J’ajouterai qu’il faut absolument associer dès à présent, avant toute surchauffe du système hospitalier, l’armée. Aujourd’hui nous n’avons aucune raison, compte tenu de la menace, de mettre les hôpitaux militaires à l’écart. Il faut que l’armée soit impliquée dans le processus. S’il manque des respirateurs, comme en Italie, il faut que l’armée puisse en fournir, du moins substantiellement. Quitte à ce que, dans cette période, nous soyons assez audacieux pour mettre en place un processus de protection des frontières européennes et de mise à disposition de matériel commun avec les armées des pays membres de l’UE.

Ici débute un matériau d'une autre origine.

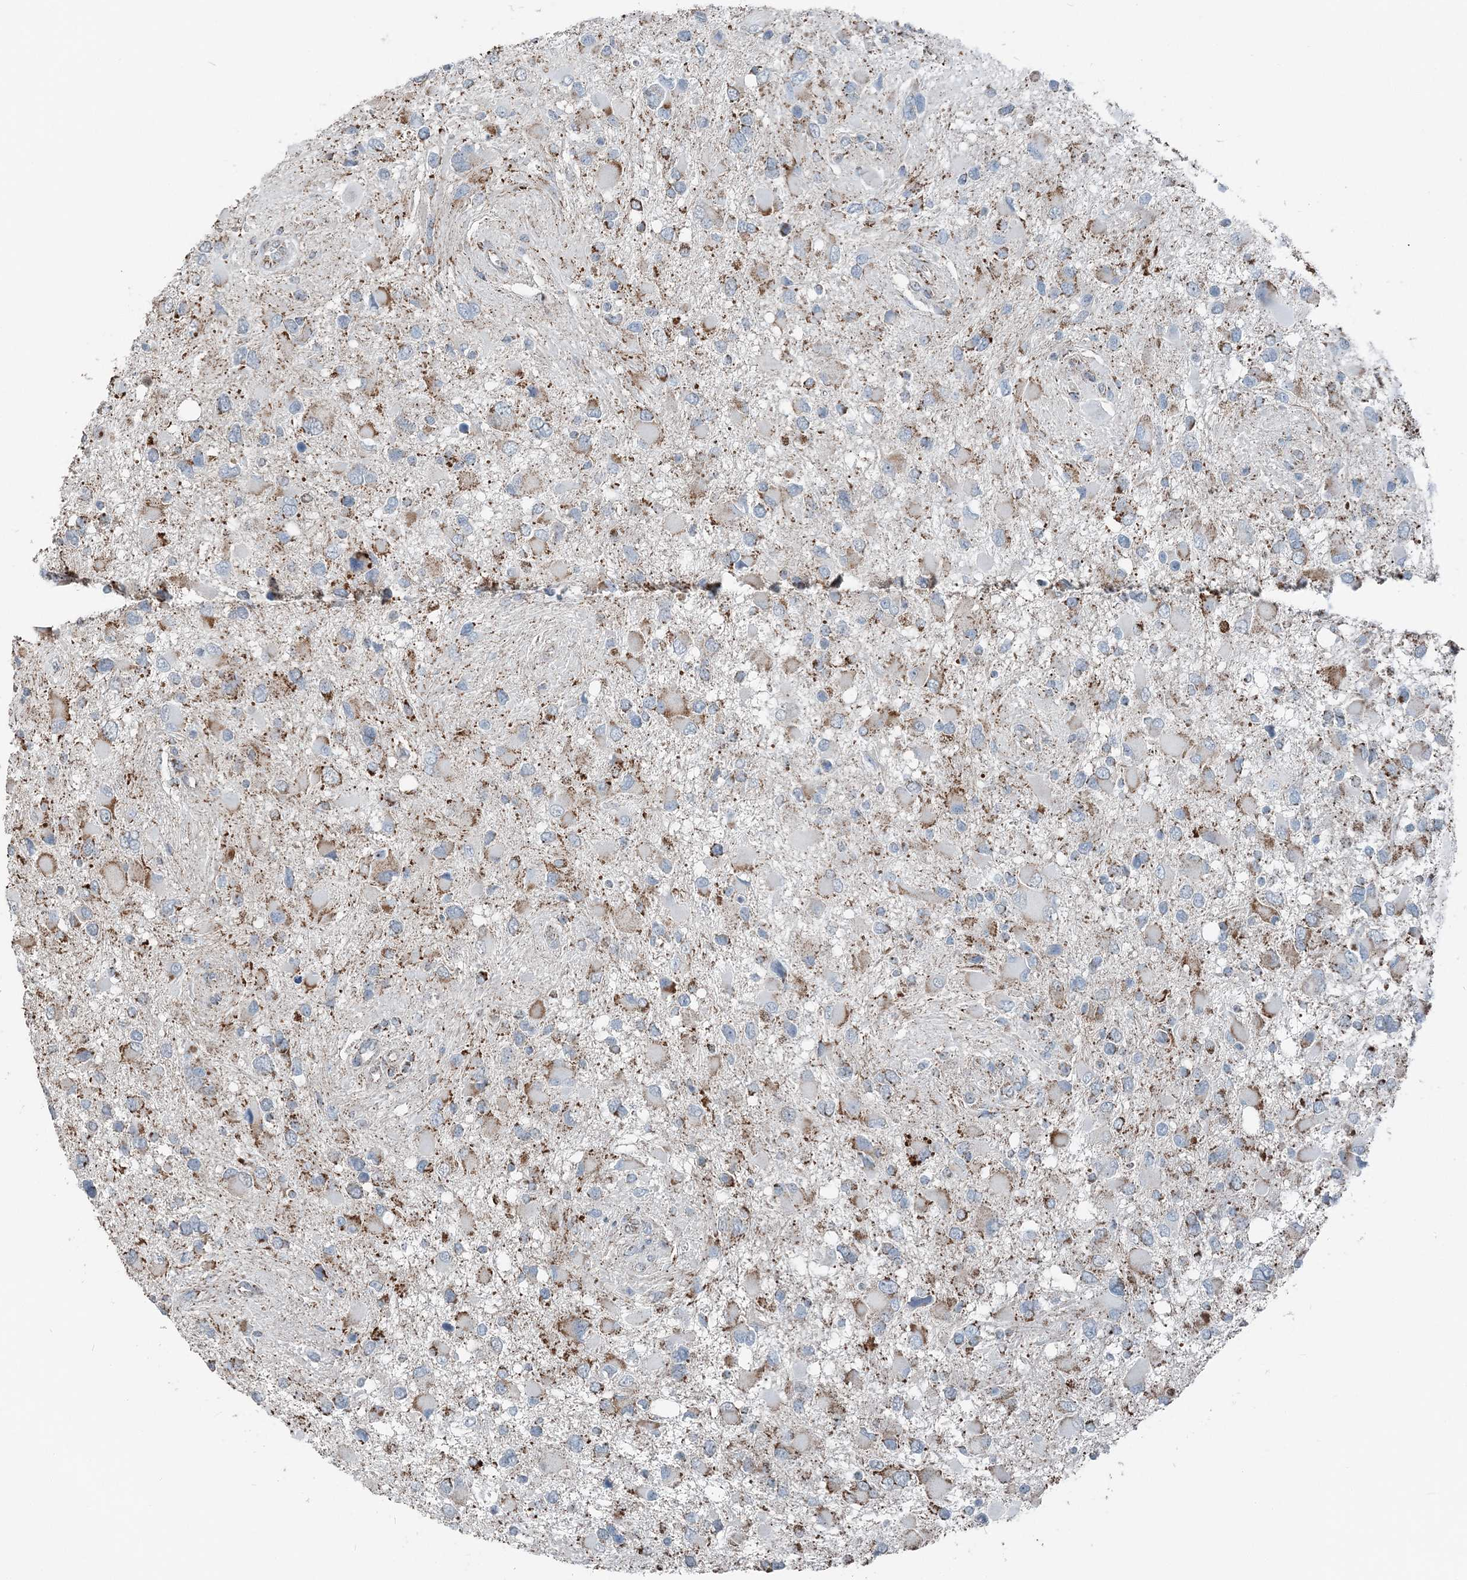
{"staining": {"intensity": "moderate", "quantity": "25%-75%", "location": "cytoplasmic/membranous"}, "tissue": "glioma", "cell_type": "Tumor cells", "image_type": "cancer", "snomed": [{"axis": "morphology", "description": "Glioma, malignant, High grade"}, {"axis": "topography", "description": "Brain"}], "caption": "Glioma stained with a brown dye displays moderate cytoplasmic/membranous positive expression in approximately 25%-75% of tumor cells.", "gene": "SUCLG1", "patient": {"sex": "male", "age": 53}}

Existe-t-il des alternatives aux respirateurs des hôpitaux ?

Les alternatives sont connues. Il y a des dispositifs comme la VNI (ventilation non invasive) qui peuvent permettre d’améliorer l’oxygénation du sang sans mettre un tube dans la trachée et sans respirateur. Ces techniques sont parfaitement maîtrisées, en Italie, comme ailleurs. Il existe par exemple des masques qui sont collés au visage et qui permettent de faire respirer au patient de l’air à un pression plus élevée et enrichi en oxygène. Ces techniques vont permettre d’oxygéner correctement le sang et éviter une détresse respiratoire plus grave conduisant à l’utilisation de techniques lourdes et invasives. Il y a là aussi du matériel à avoir à sa disposition pour en faire bénéficier les patients, et donc une limite. Par ailleurs ces techniques sont déjà maîtrisées dans les unités de surveillance continue en cardiologie, pneumologie. Cela permet d’éviter des décompensations par une prise en charge précoce non invasive et de décharger les services de reanimation.

Il faut utiliser toutes les armes thérapeutiques qui sont à notre disposition. Il faut agir dans un esprit de responsabilité et de civisme. Il ne s’agit plus de faire de la critique politique, il faut faire du factuel, du réaliste pour éviter d’autres victimes. Chacun peut contribuer surtout en cassant la chaîne de transmission.